- The paper presents a novel framework that empowers AI agents with domain-specific SOPs to improve task execution efficiency.
- It employs structured prompt generation and selective depth-first search to guide decision-making and reduce computational overhead.
- Experimental results on benchmarks like ALFWorld and HotpotQA demonstrate significant performance gains over general-purpose agents.
Introduction to "SOP-Agent: Empower General Purpose AI Agent with Domain-Specific SOPs"
The paper "SOP-Agent: Empower General Purpose AI Agent with Domain-Specific SOPs" explores a novel framework to augment general-purpose AI agents with domain-specific Standard Operational Procedures (SOPs) to enhance their efficiency and applicability in real-world tasks.

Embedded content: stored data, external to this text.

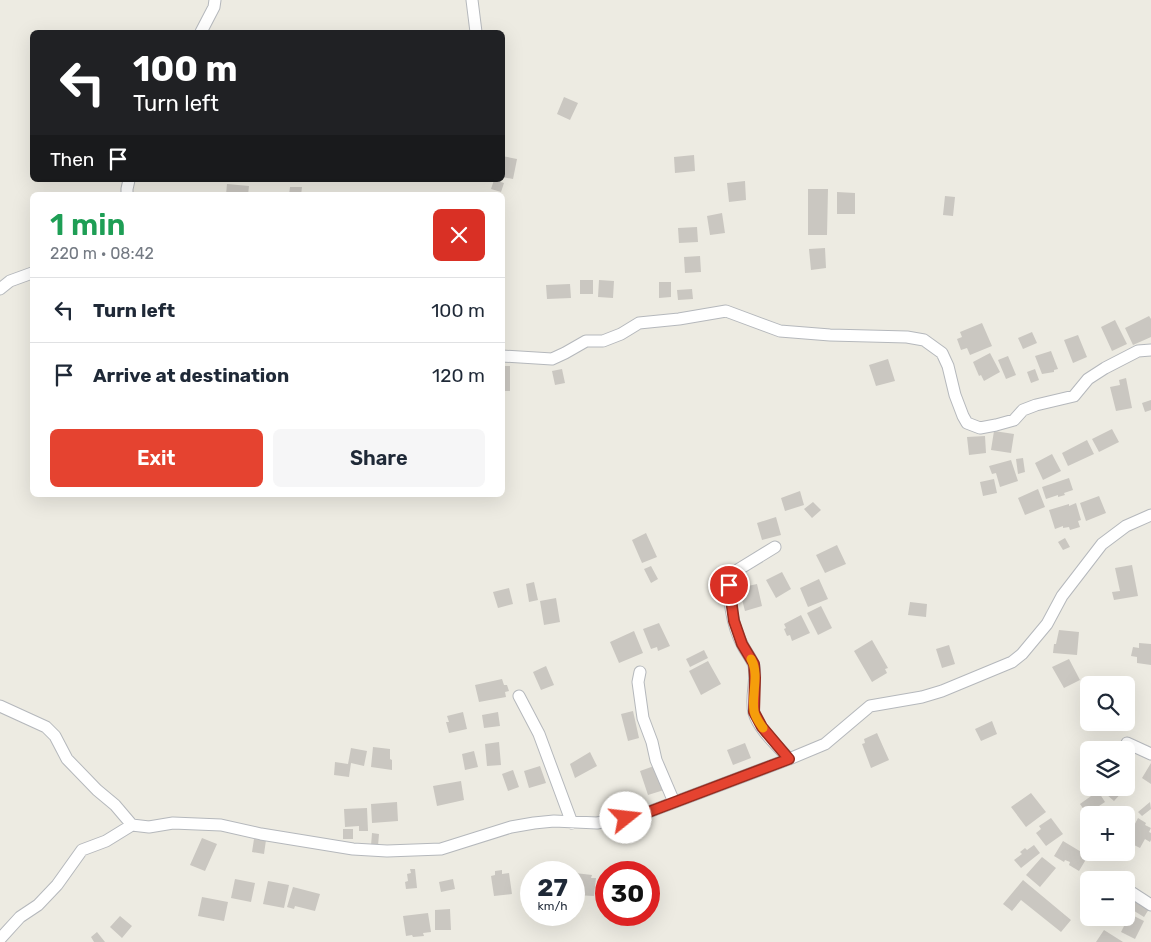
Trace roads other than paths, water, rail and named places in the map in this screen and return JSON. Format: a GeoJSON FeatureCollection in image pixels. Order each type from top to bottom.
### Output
{"type":"FeatureCollection","features":[{"type":"Feature","properties":{"kind":"street"},"geometry":{"type":"LineString","coordinates":[[202,30],[214,7],[214,0]]}},
{"type":"Feature","properties":{"kind":"street"},"geometry":{"type":"LineString","coordinates":[[472,0],[476,30]]}},
{"type":"Feature","properties":{"kind":"street"},"geometry":{"type":"LineString","coordinates":[[0,289],[10,281],[30,273]]}},
{"type":"Feature","properties":{"kind":"street"},"geometry":{"type":"LineString","coordinates":[[505,356],[552,359],[565,354],[586,341],[603,340],[621,334],[639,324],[726,311],[780,331],[924,340],[942,353],[948,366],[955,395],[967,423],[980,428],[1014,420],[1023,410],[1036,405],[1074,396],[1088,379],[1105,368],[1138,351],[1151,350]]}},
{"type":"Feature","properties":{"kind":"street"},"geometry":{"type":"LineString","coordinates":[[0,939],[20,918],[38,905],[57,886],[82,850],[106,841],[132,825],[149,827],[173,823],[221,825],[353,850],[387,852],[441,849],[526,824],[554,821],[597,823],[638,816],[825,744],[870,706],[922,697],[942,691],[1012,662],[1022,654],[1046,624],[1062,596],[1102,544],[1126,526],[1151,515]]}},
{"type":"Feature","properties":{"kind":"street"},"geometry":{"type":"LineString","coordinates":[[775,547],[731,574],[729,585],[734,621],[742,644],[754,664],[754,712],[762,727],[789,759]]}},
{"type":"Feature","properties":{"kind":"street"},"geometry":{"type":"LineString","coordinates":[[640,672],[638,682],[643,718],[652,742],[656,760],[674,802]]}},
{"type":"Feature","properties":{"kind":"street"},"geometry":{"type":"LineString","coordinates":[[519,696],[539,734],[572,822]]}},
{"type":"Feature","properties":{"kind":"street"},"geometry":{"type":"LineString","coordinates":[[0,706],[46,727],[55,736],[67,759],[115,805],[132,825]]}},
{"type":"Feature","properties":{"kind":"street"},"geometry":{"type":"LineString","coordinates":[[1135,747],[1151,754]]}},
{"type":"Feature","properties":{"kind":"street"},"geometry":{"type":"LineString","coordinates":[[1135,895],[1151,905]]}}]}
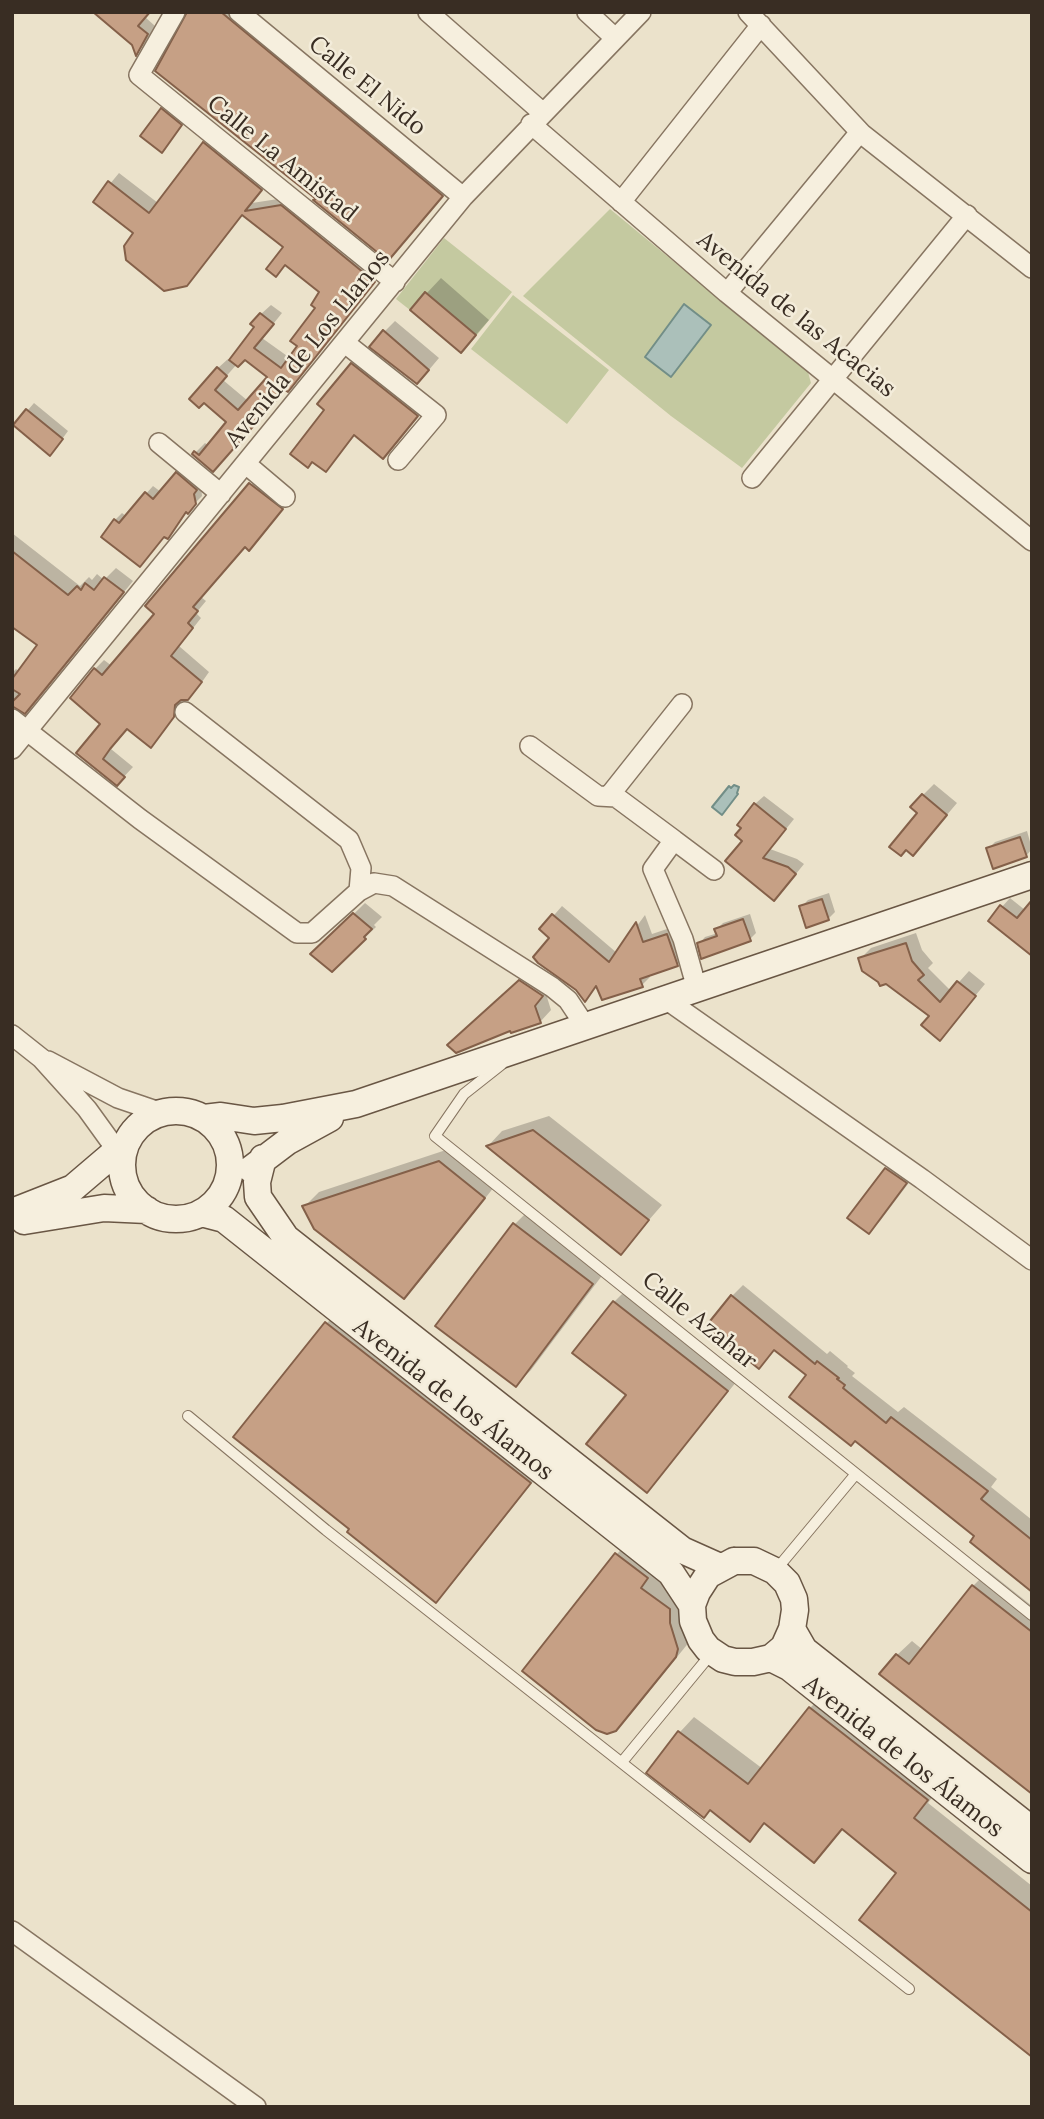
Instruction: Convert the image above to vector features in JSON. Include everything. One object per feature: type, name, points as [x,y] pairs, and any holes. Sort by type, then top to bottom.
[{"type":"street","name":"Calle La Amistad","points":[[175,12],[139,75],[395,282]]},
{"type":"street","name":"Calle El Nido","points":[[239,12],[463,197]]},
{"type":"street","name":"Avenida de las Acacias","points":[[428,12],[621,202],[727,293],[1032,541]]},
{"type":"street","points":[[587,12],[615,38]]},
{"type":"street","name":"Avenida de Los Llanos","points":[[12,749],[20,724],[221,494],[463,197],[641,12]]},
{"type":"street","points":[[621,202],[754,19],[860,132],[1032,268]]},
{"type":"street","points":[[727,293],[860,132]]},
{"type":"street","points":[[752,478],[967,215]]},
{"type":"street","points":[[345,343],[436,415],[398,460]]},
{"type":"street","points":[[159,443],[221,494]]},
{"type":"street","points":[[246,464],[285,497]]},
{"type":"street","points":[[609,796],[682,704]]},
{"type":"street","points":[[185,712],[349,840],[361,868],[359,891]]},
{"type":"street","points":[[20,724],[140,819],[297,933],[312,933],[359,891],[374,883],[393,886],[552,987],[568,1000],[586,1027]]},
{"type":"street","points":[[530,747],[598,796],[616,797],[714,870]]},
{"type":"street","points":[[674,840],[653,869],[683,939],[697,989]]},
{"type":"street","points":[[204,1118],[221,1116],[254,1121],[356,1104],[1032,875]]},
{"type":"street","points":[[667,1000],[922,1179],[1032,1260]]},
{"type":"street","points":[[12,1035],[41,1058],[122,1152],[125,1182],[133,1198],[147,1210],[164,1218],[183,1218],[201,1213],[227,1186],[288,1141],[356,1104]]},
{"type":"street","points":[[41,1058],[63,1067],[86,1083],[118,1098],[162,1113]]},
{"type":"street","points":[[12,1212],[73,1188],[122,1152],[136,1129],[148,1119],[176,1111],[204,1118],[224,1139],[230,1166],[227,1186]]},
{"type":"street","points":[[87,1176],[94,1160],[96,1144],[94,1118]]},
{"type":"street","name":"Avenida de los Álamos","points":[[264,1158],[257,1182],[258,1197],[286,1238]]},
{"type":"street","name":"Avenida de los Álamos","points":[[227,1186],[241,1203],[682,1550],[720,1567]]},
{"type":"street","points":[[12,1223],[52,1214],[104,1208],[147,1210]]},
{"type":"street","name":"Avenida de los Álamos","points":[[201,1213],[224,1219],[671,1573],[692,1605]]},
{"type":"street","points":[[734,1561],[754,1562],[775,1571],[786,1583],[794,1599],[792,1629],[783,1647],[771,1658],[735,1662],[713,1652],[701,1640],[693,1621],[692,1605],[696,1592],[708,1575],[720,1567],[734,1561]]},
{"type":"street","name":"Avenida de los Álamos","points":[[792,1629],[804,1650],[1032,1830]]},
{"type":"street","name":"Avenida de los Álamos","points":[[771,1658],[789,1667],[1032,1860]]},
{"type":"street","points":[[12,1931],[256,2107]]},
{"type":"lane","name":"Calle Azahar","points":[[520,1049],[464,1094],[435,1136],[1032,1615]]},
{"type":"lane","points":[[188,1416],[326,1530],[909,1989]]},
{"type":"lane","points":[[775,1571],[855,1475]]},
{"type":"lane","points":[[622,1762],[713,1652]]},
{"type":"green space","points":[[610,209],[808,372],[811,383],[742,468],[671,416],[523,296]]},
{"type":"green space","points":[[444,238],[512,292],[463,352],[396,299]]},
{"type":"green space","points":[[513,295],[609,370],[567,424],[471,349]]},
{"type":"water","points":[[684,304],[711,325],[671,377],[645,357]]},
{"type":"water","points":[[734,785],[739,787],[738,794],[722,815],[712,807],[729,786],[731,788]]},
{"type":"building","points":[[93,12],[150,12],[138,26],[148,34],[136,56],[132,45]]},
{"type":"building","points":[[187,12],[221,12],[443,196],[388,261],[313,200],[316,199],[155,71]]},
{"type":"building","points":[[161,108],[182,125],[162,153],[140,136]]},
{"type":"building","points":[[203,142],[262,190],[245,211],[281,205],[375,282],[288,392],[285,390],[213,472],[192,454],[194,451],[199,455],[226,422],[204,403],[199,408],[189,399],[217,367],[227,376],[215,390],[238,410],[267,377],[245,360],[238,367],[229,360],[254,327],[250,324],[260,313],[274,324],[254,348],[281,368],[297,346],[290,341],[315,308],[311,305],[319,292],[285,265],[276,277],[266,269],[283,247],[242,215],[187,286],[164,291],[126,260],[124,246],[133,233],[93,202],[108,181],[149,213]]},
{"type":"building","points":[[425,292],[476,335],[461,353],[410,310]]},
{"type":"building","points":[[383,330],[429,370],[417,384],[369,347]]},
{"type":"building","points":[[351,363],[418,416],[383,459],[354,435],[326,472],[312,462],[308,468],[290,454],[324,410],[317,404]]},
{"type":"building","points":[[26,409],[63,439],[50,456],[13,425]]},
{"type":"building","points":[[176,472],[197,490],[194,494],[196,504],[188,514],[186,512],[168,539],[164,537],[140,567],[101,537],[114,519],[119,523],[145,492],[153,499]]},
{"type":"building","points":[[249,483],[283,509],[249,551],[245,547],[193,607],[198,611],[188,623],[193,628],[171,656],[202,682],[188,700],[181,700],[175,705],[174,717],[151,748],[127,729],[110,749],[103,759],[125,777],[117,786],[76,753],[100,724],[70,698],[94,668],[102,675],[154,614],[145,606]]},
{"type":"building","points":[[12,551],[68,595],[77,586],[81,590],[85,583],[94,590],[104,577],[124,592],[25,714],[12,706],[12,702],[20,694],[12,689],[12,679],[37,645],[12,627]]},
{"type":"building","points":[[922,794],[947,815],[913,856],[906,850],[901,856],[889,847],[917,813],[910,807]]},
{"type":"building","points":[[754,803],[786,829],[763,858],[788,867],[796,874],[774,901],[725,861],[742,841],[735,835],[741,828],[737,825]]},
{"type":"building","points":[[1020,837],[1027,857],[993,869],[986,848]]},
{"type":"building","points":[[822,899],[829,920],[806,928],[799,906]]},
{"type":"building","points":[[1032,900],[1032,956],[988,921],[1000,905],[1017,918]]},
{"type":"building","points":[[353,913],[372,929],[364,937],[366,939],[332,972],[310,954]]},
{"type":"building","points":[[552,914],[609,962],[636,922],[643,942],[667,934],[678,966],[640,979],[643,987],[602,1000],[596,986],[585,1002],[576,990],[533,957],[549,938],[539,929]]},
{"type":"building","points":[[743,919],[751,941],[701,959],[697,943],[717,936],[714,929]]},
{"type":"building","points":[[906,943],[912,961],[924,975],[918,980],[940,1002],[957,981],[976,996],[940,1041],[921,1025],[929,1016],[886,984],[880,986],[862,971],[858,958]]},
{"type":"building","points":[[519,980],[543,996],[535,1006],[541,1023],[511,1033],[510,1031],[456,1053],[447,1045]]},
{"type":"building","points":[[533,1130],[649,1220],[621,1255],[486,1146]]},
{"type":"building","points":[[439,1161],[485,1198],[404,1299],[314,1229],[302,1206]]},
{"type":"building","points":[[885,1168],[907,1183],[869,1234],[847,1218]]},
{"type":"building","points":[[513,1223],[593,1284],[516,1387],[435,1326]]},
{"type":"building","points":[[731,1295],[815,1364],[817,1361],[839,1378],[837,1379],[845,1385],[843,1388],[886,1423],[891,1417],[988,1491],[981,1499],[1032,1540],[1032,1592],[970,1542],[974,1536],[855,1441],[851,1446],[789,1397],[806,1375],[774,1350],[759,1369],[706,1326]]},
{"type":"building","points":[[613,1301],[728,1391],[647,1493],[586,1444],[626,1395],[572,1353]]},
{"type":"building","points":[[325,1322],[531,1483],[436,1603],[347,1532],[349,1529],[233,1437]]},
{"type":"building","points":[[615,1553],[648,1578],[641,1588],[670,1609],[670,1623],[678,1649],[676,1657],[616,1731],[607,1734],[596,1730],[522,1671]]},
{"type":"building","points":[[972,1585],[1032,1632],[1032,1794],[879,1674],[896,1654],[909,1664]]},
{"type":"building","points":[[809,1707],[928,1800],[914,1818],[1032,1912],[1032,2057],[859,1920],[896,1873],[842,1829],[814,1863],[764,1823],[750,1842],[710,1810],[704,1818],[646,1773],[678,1731],[748,1784]]}]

By translating complex workflows into pseudocode-style SOPs, this framework aims to overcome limitations in planning capabilities characteristic of current LLM-based agents, enabling more robust and domain-oriented task execution.
SOP-Agent Framework
The SOP-Agent framework formalizes SOPs as decision graphs that an agent can traverse. Each node in the graph represents a potential action that impacts the environment and gathers additional evidence for subsequent decisions. Edges of the graph define conditions under which transitions occur, incorporating both conditional ("IF") and unconditional ("ALWAYS") transitions. This design supports cascading execution, branching, and looping, endowing agents with the flexibility to handle sophisticated workflows.
Figure 1: Left: The SOP-Agent framework. During each step, the SOP-Navigator formats a textual SOP and provides a filtered set of valid actions to guide the base agent's behavior. The agent needs to generate the next action, which is used to traverse the decision graph and update the state of the SOP-Navigator. Right: The Decision Graph. The figure shows a segment from a decision graph.
SOP Guidance and Decision Graph Traversal
The system guides agent behavior utilizing two pivotal components: structured prompt generation and filtered function calls. The structured prompts are derived from SOPs, guiding the agent's actions, while the filtered set of valid function calls constrains the action space, bolstering decision-making robustness. The framework employs a selective depth-first search (DFS) traversal for executing the SOPs, optimizing branching via function call distinctions whenever possible, reducing computational overhead.
Experiments and Results
ALFWorld Benchmark
In the ALFWorld benchmark, the SOP-agent significantly outperformed general-purpose agents like AutoGPT. The SOP-agent, leveraging human-crafted SOPs, achieved a remarkable 66.2% improvement over AutoGPT and showed strong results across diverse task categories. However, the system's robustness was limited in tasks involving manual decision-making errors.
HotpotQA Benchmark
For the HotpotQA benchmark, the SOP-agent exhibited marginal improvements over ReAct, particularly in action pattern efficiency, demonstrating a reduction in unnecessary repetitive actions and enhanced exploration capabilities through deeper lookup levels.

Figure 2: HumanEval benchmark results
Code Generation
In code generation tasks using the HumanEval and MBPP benchmarks, SOP-agent's structured approach led to superior performance, matching or surpassing state-of-the-art domain-specific agents like MetaGPT. The integration of a debugging process and self-reflection through SOPs enabled the agent to achieve high Pass@1 scores.
Figure 3: Results on the data-cleaning task
Data Cleaning
In data cleaning tasks, the SOP agent demonstrated its capacity to apply complex domain-specific knowledge effectively, achieving a 100% success rate and rivaling domain-specific agents such as MetaGPT's Data Interpreter.
SOP Engineering and Grounded Customer Service Benchmark
The concept of SOP engineering, inspired by prompt engineering, was introduced to refine and enhance the robustness of SOP-based agents. The development of the Grounded Customer Service Benchmark to test SOP-agent showed promising results, with the SOP-agent achieving near-perfect accuracy in executing SOPs related to customer service scenarios.
Conclusion
The SOP-agent framework marks a significant step in enhancing AI agents' abilities to manage domain-specific tasks. By integrating SOPs into agent workflows, this methodology offers an adaptable approach to leveraging human expertise in AI systems. While successful, the framework's dependency on manually crafted SOPs and its susceptibility to LLM hallucinations suggest areas for further research to increase autonomy and resilience against errors.